Autoantibody-Mediated Dysfunction of Salivary Glands Leads to Xerostomia in SKG Mice.

作者信息

Choi Suk San, Jang Eunkyeong, Jang Kiseok, Jung Sung Jun, Hwang Kyung-Gyun, Youn Jeehee

机构信息

Laboratory of Autoimmunology, Department of Anatomy and Cell Biology, Hanyang University College of Medicine, Seoul 04763, Korea.

Department of Pathology, Hanyang University College of Medicine, Seoul 04763, Korea.

出版信息

Immune Netw. 2019 Dec 23;19(6):e44. doi: 10.4110/in.2019.19.e44. eCollection 2019 Dec.

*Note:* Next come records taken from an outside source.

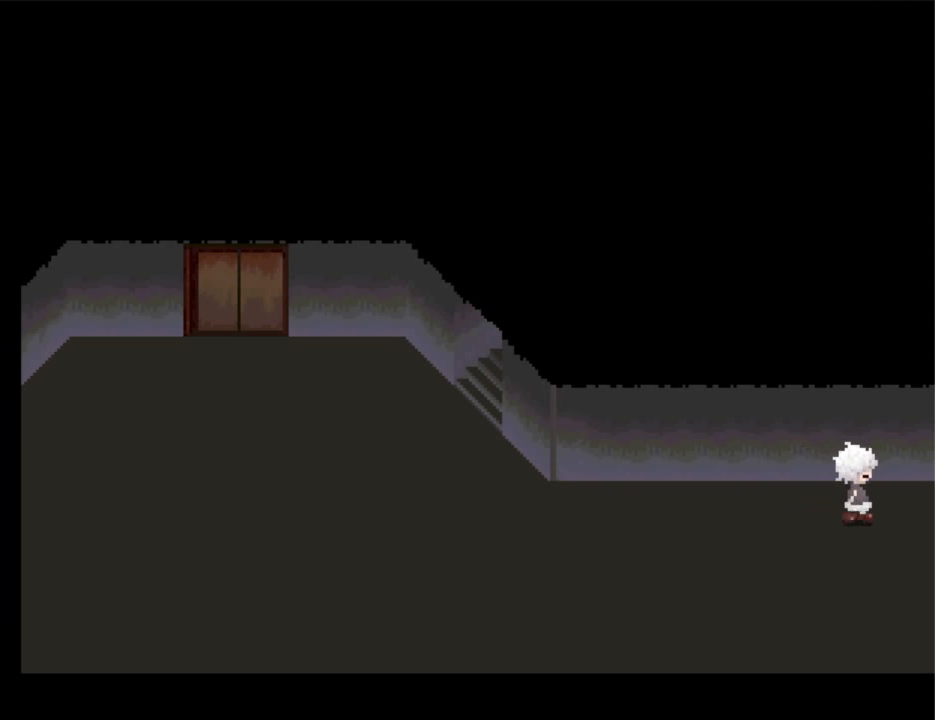
{"keys": ["right"], "events": []}
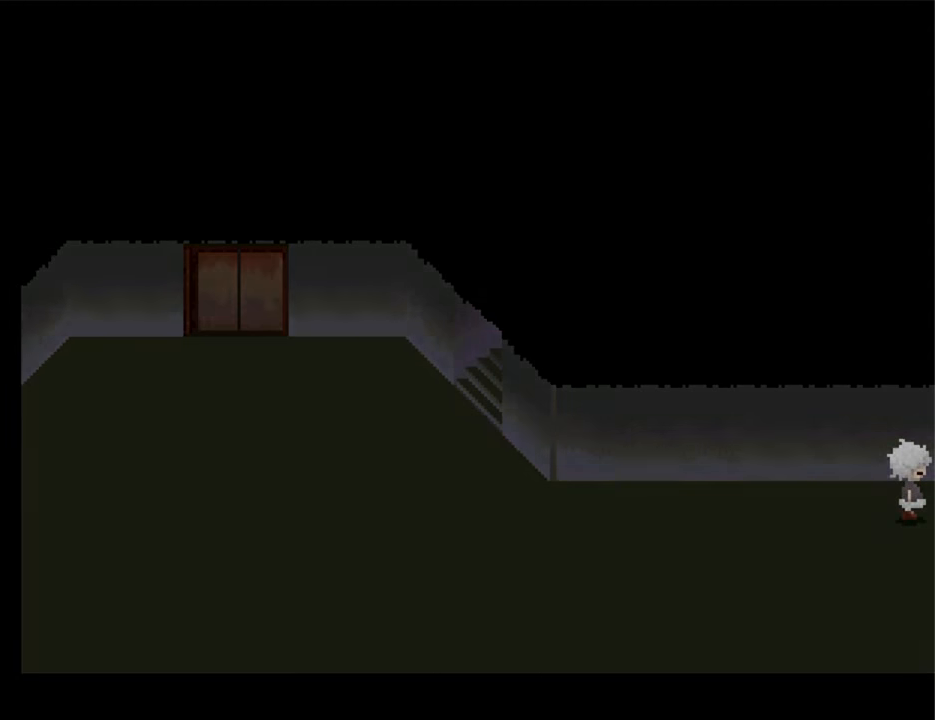
{"keys": ["right"], "events": []}
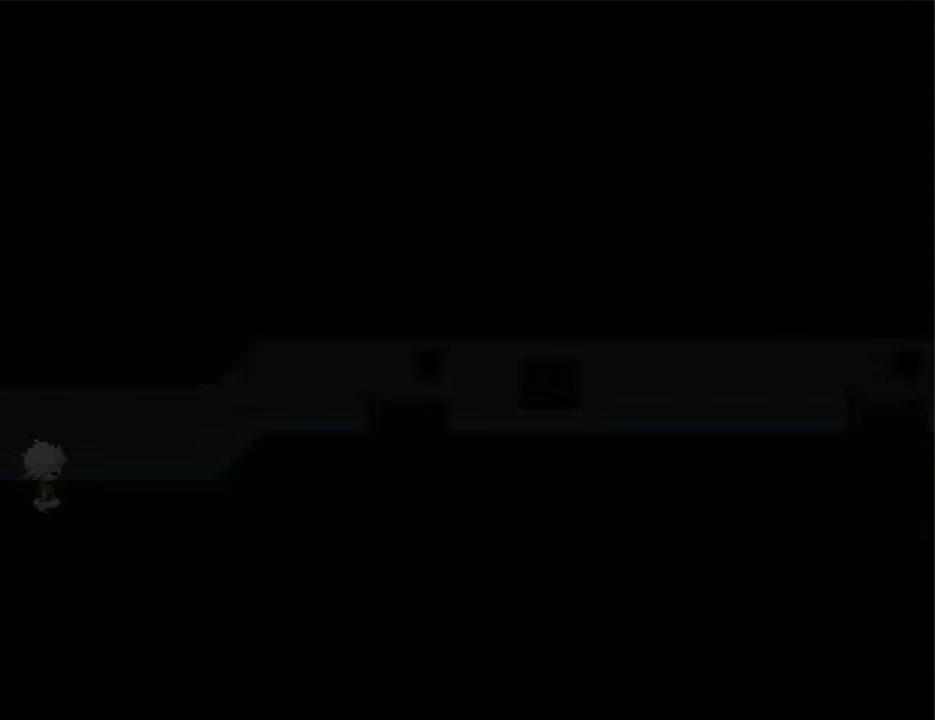
{"keys": ["right"], "events": []}
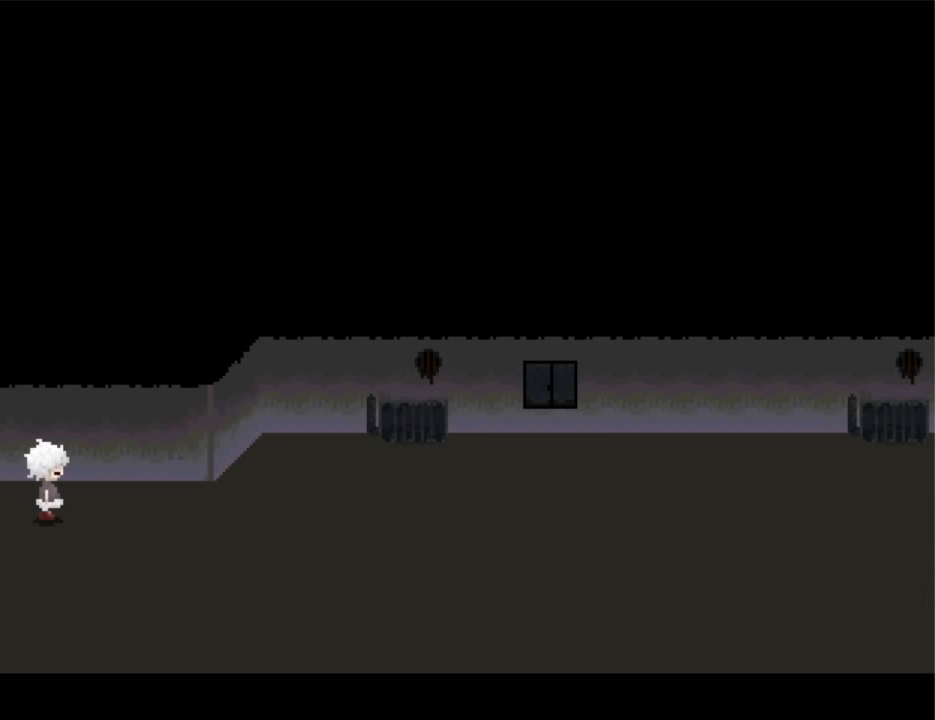
{"keys": ["right"], "events": []}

DOI:10.4110/in.2019.19.e44
PMID:31921474
原文链接:https://pmc.ncbi.nlm.nih.gov/articles/PMC6943169/
Abstract

Sjögren's syndrome (SS) is a chronic heterogeneous disease that mainly affects exocrine glands, leading to sicca syndromes such as xerostomia. Despite the second highest prevalence rate among systemic autoimmune diseases, its pathophysiology remains largely unknown. Here we report that SKG mice, a cardinal model of Th17 cell-mediated arthritis, also develop a secondary form of SS-like disorder upon systemic exposure to purified curdlan, a type of β-glucan. The reduced production of saliva was not caused by focal immune cell infiltrates but was associated with IgG deposits in salivary glands. Sera from curdlan-injected SKG mice contained elevated titers of IgG (predominantly IgG), autoantibody to the muscarinic type 3 receptor (M3R) and inhibited carbachol-induced Ca signaling in salivary acinar cells. These results suggest that the Th17 cells that are elicited in SKG mice promote the production of salivary gland-specific autoantibodies including anti-M3R IgG; the antibodies are then deposited on acinar cells and inhibit M3R-mediated signaling required for salivation, finally leading to hypofunction of the salivary glands. This type II hypersensitivity reaction may explain the origin of secondary SS occurring without focal leukocyte infiltrates.

摘要

干燥综合征(SS)是一种慢性异质性疾病,主要影响外分泌腺,导致口干等干燥症状。尽管其在系统性自身免疫性疾病中的患病率位居第二,但其病理生理学仍 largely 未知。在此我们报告,SKG 小鼠是 Th17 细胞介导的关节炎的主要模型,在全身暴露于纯化的β-葡聚糖(一种β-葡聚糖)后,也会发展出一种继发性 SS 样疾病。唾液分泌减少并非由局部免疫细胞浸润引起,而是与唾液腺中的 IgG 沉积有关。注射了β-葡聚糖的 SKG 小鼠血清中 IgG(主要是 IgG)、毒蕈碱 3 型受体(M3R)自身抗体的滴度升高,并抑制了唾液腺腺泡细胞中卡巴胆碱诱导的钙信号传导。这些结果表明,SKG 小鼠中引发的 Th17 细胞促进了包括抗 M3R IgG 在内的唾液腺特异性自身抗体的产生;这些抗体随后沉积在腺泡细胞上,并抑制唾液分泌所需的 M3R 介导的信号传导,最终导致唾液腺功能减退。这种 II 型超敏反应可能解释了无局部白细胞浸润的继发性 SS 的起源。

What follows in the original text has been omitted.